What started as a one-day conference organized by Stanford University in 2015, Women in Data Science (WiDS) has blossomed into a movement bringing together women data scientists and aspiring data scientists via a series of over 150 virtual and in-person events worldwide, ultimately culminating in the March 4, 2019 main event at Stanford. Microsoft is a proud partner of WiDS; in addition to supporting the Datathon via the webinar, Microsoft also provided Xboxes as prizes.
One of the main drivers for engagement is the WiDS Datathon, now in its second year, that kicks off in the weeks preceding the conference, with the winners announced at Stanford during the conference.
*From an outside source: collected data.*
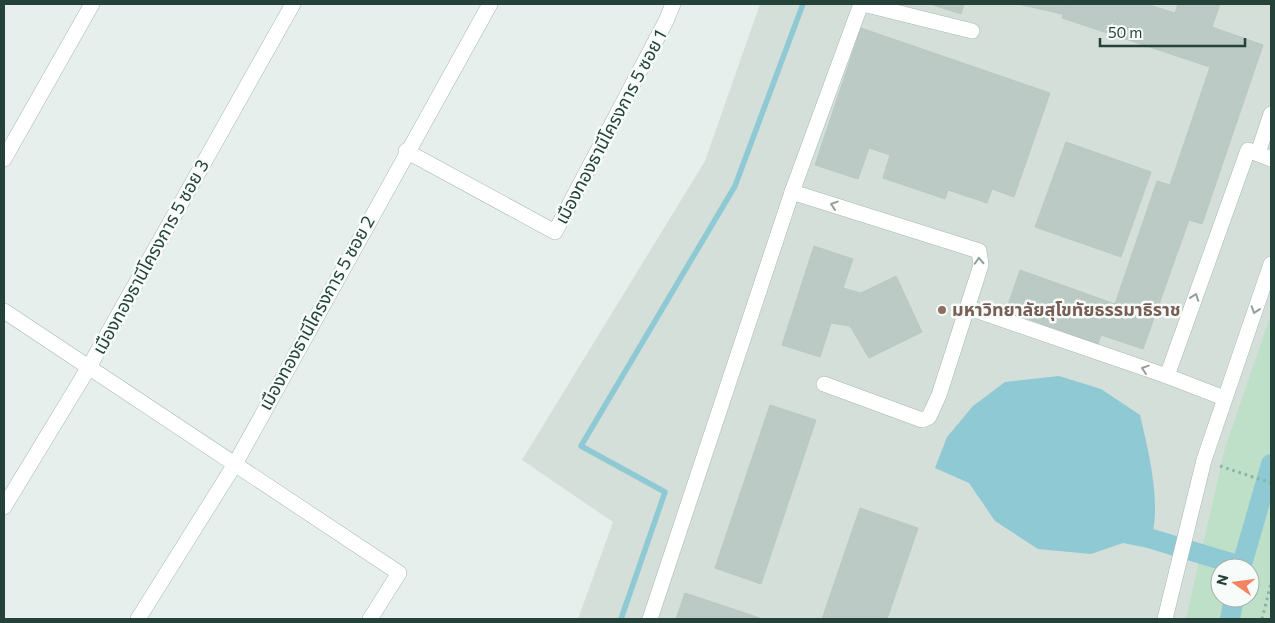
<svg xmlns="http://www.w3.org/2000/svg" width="1275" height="623" font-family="Commissioner,'Noto Sans Thai',sans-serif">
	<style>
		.built { fill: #d4dfda; fill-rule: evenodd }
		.green { fill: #bfe0c8; fill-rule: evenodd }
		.water { fill: #8ec9d4 }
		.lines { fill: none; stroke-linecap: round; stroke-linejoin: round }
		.stream { stroke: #8ec9d4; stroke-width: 5.5 }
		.canal { stroke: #8ec9d4; stroke-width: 20 }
		.building { fill: #bbcac4; stroke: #b8c9c2 }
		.minor-casing { stroke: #a8b8b2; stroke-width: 16 }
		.path { stroke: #86b3a5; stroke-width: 3; stroke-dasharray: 2.5 4; stroke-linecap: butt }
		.minor { stroke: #fff; stroke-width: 15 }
		.oneway { stroke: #92a09c }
		.education-dot { fill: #8d6e63; stroke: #f7fbf9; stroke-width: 2 }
		.labels { text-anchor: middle; stroke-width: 5; stroke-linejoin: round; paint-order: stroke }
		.street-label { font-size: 18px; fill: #24423a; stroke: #f7fbf9 }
		.education-label { font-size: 18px; font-weight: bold; fill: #785e54; stroke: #f7fbf9; text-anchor: start }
	</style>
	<rect width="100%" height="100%" fill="#e6efeb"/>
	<path class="built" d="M760,4H1271V619H578L613,522L522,460L705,161ZM1220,568H1250V598H1220Z"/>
	<path class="green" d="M1271,314V619H1186L1225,448ZM1220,568H1250V598H1220Z"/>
	<path class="water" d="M1059,376L1101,389L1140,415C1149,454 1164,511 1148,548L1123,543L1091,554L1038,549L995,521L969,483L935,468L947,437L973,406L1005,382Z"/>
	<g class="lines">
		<polyline class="stream" points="621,619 665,492 581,446 735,186 803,4"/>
		<g class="canal">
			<polyline points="1152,539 1241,566"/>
			<polyline points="1241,568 1271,464"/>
			<polyline points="1230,619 1234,598"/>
		</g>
	</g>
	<g class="building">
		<polygon points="930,4 964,4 961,14"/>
		<polygon points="1018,4 1066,4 1062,14"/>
		<polygon points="1066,4 1146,4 1175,13 1178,4 1220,4 1212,27 1263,45 1202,224 1189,220 1143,349 1101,335 1098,344 1006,311 1020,270 1115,304 1157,181 1170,185 1210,67 1062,18"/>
		<polygon points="861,28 1050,93 1014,197 992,189 987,203 948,190 945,199 883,178 890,155 869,148 858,179 815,165"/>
		<polygon points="1066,142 1151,172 1121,257 1035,227"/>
		<polygon points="814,246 853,259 843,288 861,293 896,276 922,332 869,358 850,326 831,323 820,357 782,345"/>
		<polygon points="770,405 816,420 761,584 715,568"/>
		<polygon points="860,508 918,528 887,619 822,619"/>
		<polygon points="685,593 751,615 762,619 676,619"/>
	</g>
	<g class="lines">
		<defs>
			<g id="minor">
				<polyline points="863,4 972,31"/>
				<polyline points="406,151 555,232 666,21 673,4"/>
				<polyline points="1258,153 1271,114"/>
				<polyline points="4,159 92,4"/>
				<polyline points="792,192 979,251 981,265 939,395 929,417 922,420 824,384"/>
				<polyline points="969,308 1167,376 1224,398"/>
				<polyline points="4,311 399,573 370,619"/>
				<polyline points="1167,376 1248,150 1271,159"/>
				<polyline points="4,507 89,367 293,4"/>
				<polyline points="138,619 235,464 490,4"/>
				<polyline points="650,619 792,192 861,4"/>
				<polyline points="1165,619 1204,460 1271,264"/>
			</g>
		</defs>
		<use href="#minor" class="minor-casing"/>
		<g class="path">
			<polyline points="1220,466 1271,483"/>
			<polyline points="1262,619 1271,583"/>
		</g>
		<use href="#minor" class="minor"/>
	</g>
	<defs><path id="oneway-chevron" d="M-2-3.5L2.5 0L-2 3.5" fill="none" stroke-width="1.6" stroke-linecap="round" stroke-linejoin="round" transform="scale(1.25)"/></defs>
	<g class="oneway">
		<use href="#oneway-chevron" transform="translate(834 205) rotate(-162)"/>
		<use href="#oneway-chevron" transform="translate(979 261) rotate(-93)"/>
		<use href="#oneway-chevron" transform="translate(1195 297) rotate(-70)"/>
		<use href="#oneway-chevron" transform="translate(1255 310) rotate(109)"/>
		<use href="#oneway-chevron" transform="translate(1145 369) rotate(-161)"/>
	</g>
	<circle class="education-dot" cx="942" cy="310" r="5"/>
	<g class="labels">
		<g class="street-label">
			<text transform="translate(611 127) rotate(-62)" y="6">เมืองทองธานีโครงการ 5 ซอย 1</text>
			<text transform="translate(151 257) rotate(-61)" y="6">เมืองทองธานีโครงการ 5 ซอย 3</text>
			<text transform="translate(317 313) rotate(-61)" y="6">เมืองทองธานีโครงการ 5 ซอย 2</text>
		</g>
		<g class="education-label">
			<text x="952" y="316">มหาวิทยาลัยสุโขทัยธรรมาธิราช</text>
		</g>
	</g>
	<rect width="1275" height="623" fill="none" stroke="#24423a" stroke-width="10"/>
	<g transform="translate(1235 583) rotate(284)"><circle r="24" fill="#f7fbf9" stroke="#a3b1ad"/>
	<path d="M0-4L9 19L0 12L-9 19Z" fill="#f4845f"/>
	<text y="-8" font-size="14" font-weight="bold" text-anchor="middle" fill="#24423a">N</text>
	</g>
	<path d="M1100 38v8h145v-8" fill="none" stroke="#24423a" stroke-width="2.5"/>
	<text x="1108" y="38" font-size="15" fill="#24423a" stroke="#f7fbf9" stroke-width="4" paint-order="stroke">50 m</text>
</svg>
This year’s Datathon had participants working on a classic image classification problem using computer vision techniques. The challenge to be solved is an environmental one. Rampant deforestation caused by oil palm production (oil palm is a common ingredient across products in everyday use) has led to devastation of the eco habitats of many animal and plant species. One way to get ahead of the problem is to identify where the deforestation is taking place. These are remote regions and satellite imagery is an effective means of smart detection and intervention. Planet provided a set of hi-res satellite images and Figure8 helped annotate them and created a training, testing and holdout dataset for the Datathon. The Datathon has led to workshops in several countries with participants coming together to form teams to solve the challenge.
Datathon rules allow for teams of up to four people, with the requirement that at least half of each team be female or identify as female. Within weeks, the Datathon attracted over 200 teams. I took a shot at solving the problem using Microsoft Custom vision, one of the cognitive services available on Azure. Using the custom vision UI, I was able to build a classifier with a handful of training images within minutes. Extending the classifier to include hundreds of images was easy using the Python SDK for Custom vision. Such is the power of cognitive services in Azure; you can build a transfer learning-based powerful image classification algorithm with less than 100 lines of code. The model improved by simply continuing to add more images from the geo-images training dataset to the existing custom vision model, which was a simple and effective demonstration of the importance of increasing training data for higher model accuracy.
|Training images count||Precision||Recall|
This democratization of machine learning tools is an important factor in opening up the field of data science to a wide audience of data science students and practitioners. The other factor, especially relevant to attracting women to data science, is the focus on socially relevant datasets and problems, such as this year’s oil palm classification problem.
Data science for social good is an important sub field within the data science community with efforts such as the annual Workshop on Social Impact at KDD and efforts such as the Data Science for Social Good Summer Fellowship started at University of Chicago and now offered by University of Washington, University of British Columbia and other universities. The emphasis on leveraging data for altruistic goals is also evident in computer science departments across higher education that are currently pivoting to data science education. For example, the Data Science program offered at the University of California Berkeley, based on real datasets, has been a great catalyst in getting women into computing in unprecedented numbers—half the enrolled students are women, in contrast to traditional computer science courses. Greater numbers of women skilled in data science will help to fill the data gap that has created a pervasive but invisible bias with a profound effect on women’s lives.
More broadly than data science, AI has a burgeoning effort of socially relevant subfields that are applicable to a growing demographic of women technologists and students. These include topics such as eliminating bias in AI systems through fairness, accountability and transparency, secure machine learning, privacy, ethics, policy impacting and domain specific machine learning.
This year, the WiDS Datathon has resulted in regional Datathon workshops around the globe, for example, the WiDS Data Collaboration Day at UC Berkeley, and a meetup at the Microsoft New England Research and Development center.
Congratulations to all participants – visit the WiDS Datathon page for the full list of winners. We look forward to continuing our engagement with the growing community of data scientists as they tackle challenges that will have positive lasting impact on research and technology!